Monsieur Auguste broke in, speaking, as I thought, Russian--and in an
instant he and the youth in puttees and the Unknowable's cigarette and
the box and the Unknowable had disappeared through the crowd in the
direction of Monsieur Auguste's _paillasse_, which was also the direction
of the _paillasse_ belonging to the Cordonnier as he was sometimes
called--a diminutive man with immense mustachios of his own who
promenaded with Monsieur Auguste, speaking sometimes French but, as a
general rule, Russian or Polish.
Which was my first glimpse, and is the reader's, of the Zulu; he being
one of the Delectable Mountains.

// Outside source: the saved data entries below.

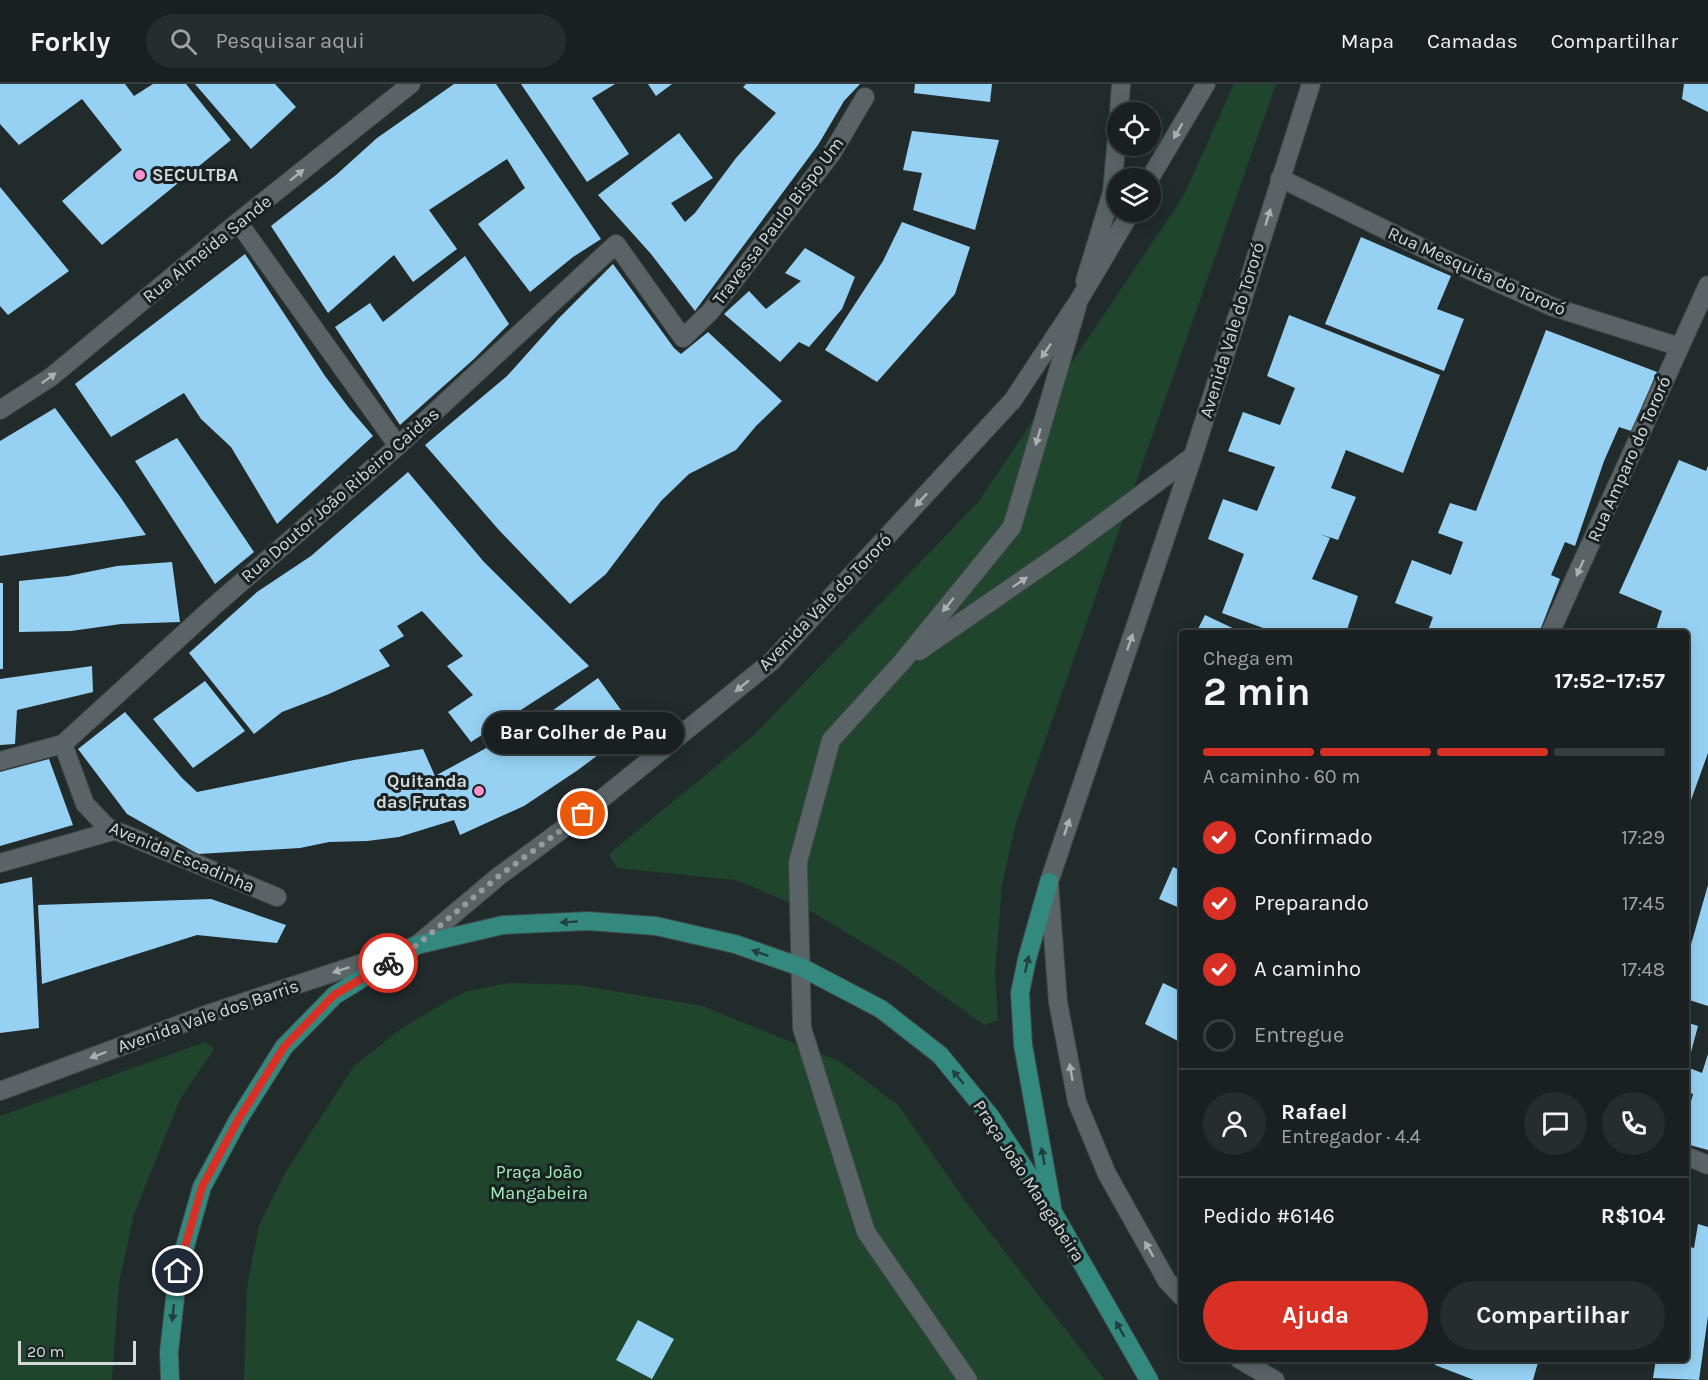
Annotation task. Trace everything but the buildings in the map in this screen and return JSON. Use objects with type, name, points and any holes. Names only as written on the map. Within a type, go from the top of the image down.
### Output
[{"type":"main road","points":[[1049,882],[1027,959],[1020,993],[1023,1045],[1054,1214]]},
{"type":"main road","name":"Praça João Mangabeira","points":[[170,1380],[169,1352],[178,1271],[202,1187],[238,1120],[284,1047],[334,995],[417,945],[503,925],[588,921],[656,926],[735,944],[801,967],[881,1009],[940,1055],[990,1116],[1054,1214],[1149,1380]]},
{"type":"street","name":"Rua Almeida Sande","points":[[0,410],[51,377],[238,222],[411,84]]},
{"type":"street","points":[[1119,102],[1120,84]]},
{"type":"street","points":[[1156,168],[1206,84]]},
{"type":"street","name":"Avenida Vale do Tororó","points":[[1049,882],[1193,456],[1311,84]]},
{"type":"street","name":"Travessa Paulo Bispo Um","points":[[616,244],[682,338],[710,312],[832,153],[865,97]]},
{"type":"street","points":[[968,1380],[866,1232],[802,1028],[798,862],[831,740],[902,662],[1012,527],[1112,192],[1115,156]]},
{"type":"street","name":"Rua Mesquita do Tororó","points":[[1280,178],[1451,262],[1553,308],[1680,347]]},
{"type":"street","points":[[238,222],[398,446]]},
{"type":"street","name":"Avenida Vale do Tororó","points":[[417,945],[499,876],[583,814],[772,661],[1013,400],[1079,300],[1125,222]]},
{"type":"street","name":"Rua Doutor João Ribeiro Caidas","points":[[63,744],[213,607],[398,446],[616,244]]},
{"type":"street","name":"Rua Amparo do Tororó","points":[[1551,630],[1708,285]]},
{"type":"street","points":[[902,662],[1070,547],[1193,456]]},
{"type":"street","points":[[0,761],[63,744]]},
{"type":"street","name":"Avenida Escadinha","points":[[63,744],[85,804],[106,827],[277,897]]},
{"type":"street","points":[[0,863],[113,831]]},
{"type":"street","points":[[1049,882],[1058,1002],[1077,1102],[1107,1174],[1167,1281],[1179,1294]]},
{"type":"street","name":"Avenida Vale dos Barris","points":[[0,1091],[211,1013],[417,945]]},
{"type":"street","points":[[1689,1157],[1708,1165]]},
{"type":"street","points":[[1244,1362],[1275,1380]]},
{"type":"green space","points":[[1234,84],[1276,84],[1016,823],[1002,884],[995,974],[998,1020],[984,1025],[899,964],[814,913],[736,880],[617,868],[609,854],[753,736],[979,501],[1183,197]]},
{"type":"green space","name":"Praça João Mangabeira","points":[[509,983],[577,985],[702,1006],[841,1062],[899,1106],[966,1202],[1105,1380],[244,1380],[247,1288],[259,1225],[285,1173],[354,1066],[402,1028],[446,1002],[467,991]]},
{"type":"green space","points":[[205,1042],[214,1049],[180,1099],[134,1214],[119,1283],[112,1380],[0,1380],[0,1116]]},
{"type":"way so far","points":[[388,963],[417,945],[499,876],[583,814]]},
{"type":"place","name":"SECULTBA","points":[[140,175]]},
{"type":"place","name":"Quitanda das Frutas","points":[[479,791]]},
{"type":"place","name":"Bar Colher de Pau","points":[[583,814]]},
{"type":"route","points":[[178,1271],[202,1187],[238,1120],[284,1047],[334,995],[388,963]]}]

For which reason I shall have more to
say of him later, when I ascend the Delectable Mountains in a separate
chapter or chapters; till when the reader must be content with the above,
however unsatisfactory description....
One of the most utterly repulsive personages whom I have met in my
life--perhaps (and on second thought I think certainly) the most utterly
repulsive--was shortly after this presented to our midst by the
considerate French government. I refer to The Fighting Sheeney. Whether
or no he arrived after the Spanish Whoremaster I cannot say. I remember
that Bill the Hollander--which was the name of the triangular rope-belted
man with shifty blue eyes (co-_arrive_ with the whiskey Belgian; which
Belgian, by the way, from his not to be exaggerated brutal look, B.